En Europe, les statistiques économiques publiées en février, comme l’indicateur Markit PMI manufacturier passé désormais sous le niveau de 50, confirment que le ralentissement de la fin de l’année dernière ne se réduisait pas à une affaire de production d’automobiles allemandes pénalisée temporairement par l’adaptation aux nouvelles normes WLTP d’émission de CO2. L’aggravation de la tendance devrait certes être évitée par un raffermissement du pouvoir d’achat des consommateurs, à la faveur d’une certaine embellie sur les salaires et l’emploi. Mais une véritable stabilisation nécessitera un rebond de la demande chinoise, qui s’annonce modeste. La BCE n’aura d’autre choix que de demeurer extrêmement accommodante.
La Chine poursuit en effet son cheminement délicat (voir la Carmignac’s Note de janvier, « 50 Nuances de noir ») entre contraintes de désendettement, pressions commerciales et ralentissement cyclique. Les mesures engagées en soutien à la consommation devraient permettre à la croissance chinoise de se stabiliser dans le courant de l’année, a fortiori en cas d’accord commercial avec les États-Unis. Mais elles n’offriront certainement pas une force de traction pour les exportations européennes comparable à celle dont ces dernières avaient pu profiter en 2016.
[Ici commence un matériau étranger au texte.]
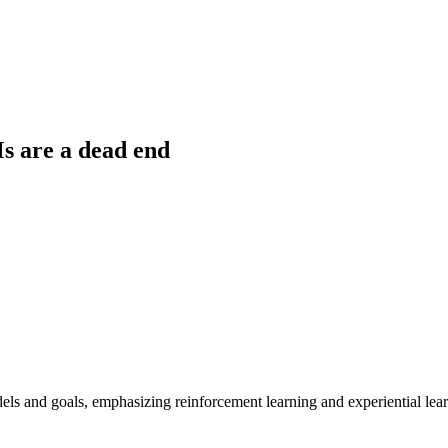
s are a dead end
ls and goals, emphasizing reinforcement learning and experiential learn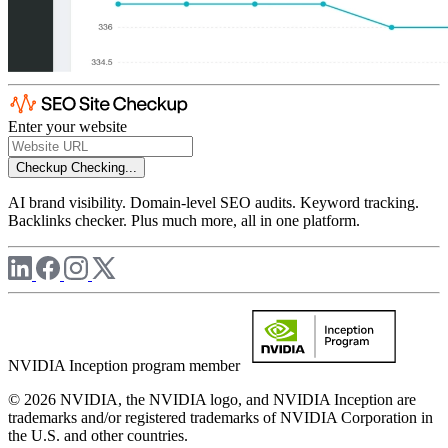
Enter your website
Checkup
Checking...
AI brand visibility. Domain-level SEO audits. Keyword tracking.
Backlinks checker. Plus much more, all in one platform.
NVIDIA Inception program member
© 2026 NVIDIA, the NVIDIA logo, and NVIDIA Inception are
trademarks and/or registered trademarks of NVIDIA Corporation in
the U.S. and other countries.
En ce début d’année 2019, c’est donc la figure d’un atterrissage global plus ou moins en douceur des économies mondiales qui se dessine, tempéré par des politiques monétaires aux ambitions de durcissement neutralisées.
Dans ce contexte, les perspectives pour les indices actions risquent de briller par leur médiocrité à partir des niveaux actuels, compte tenu de niveaux de valorisations moyens reconstitués depuis le début de l’année, et de perspectives de croissance de résultats des entreprises extrêmement atones. En revanche, dans cette phase de ralentissement, la dispersion des performances entre valeurs pourrait s’avérer un vecteur de performance très sensible, au contraire de 2018 quand le jugement sur la direction des indices s’était avéré beaucoup plus décisif pour la performance.
En particulier, les actions d’entreprises valorisées encore raisonnablement et capables de défendre leurs marges et soutenir leur croissance devraient pouvoir s’arroger une prime de qualité significative dans le piètre environnement économique que nous anticipons pour cette année.
Un jugement similaire sur la primauté à accorder à la génération d’alpha cette année plutôt qu’aux grands paris directionnels vaut pour les marchés obligataires, et notamment de crédit.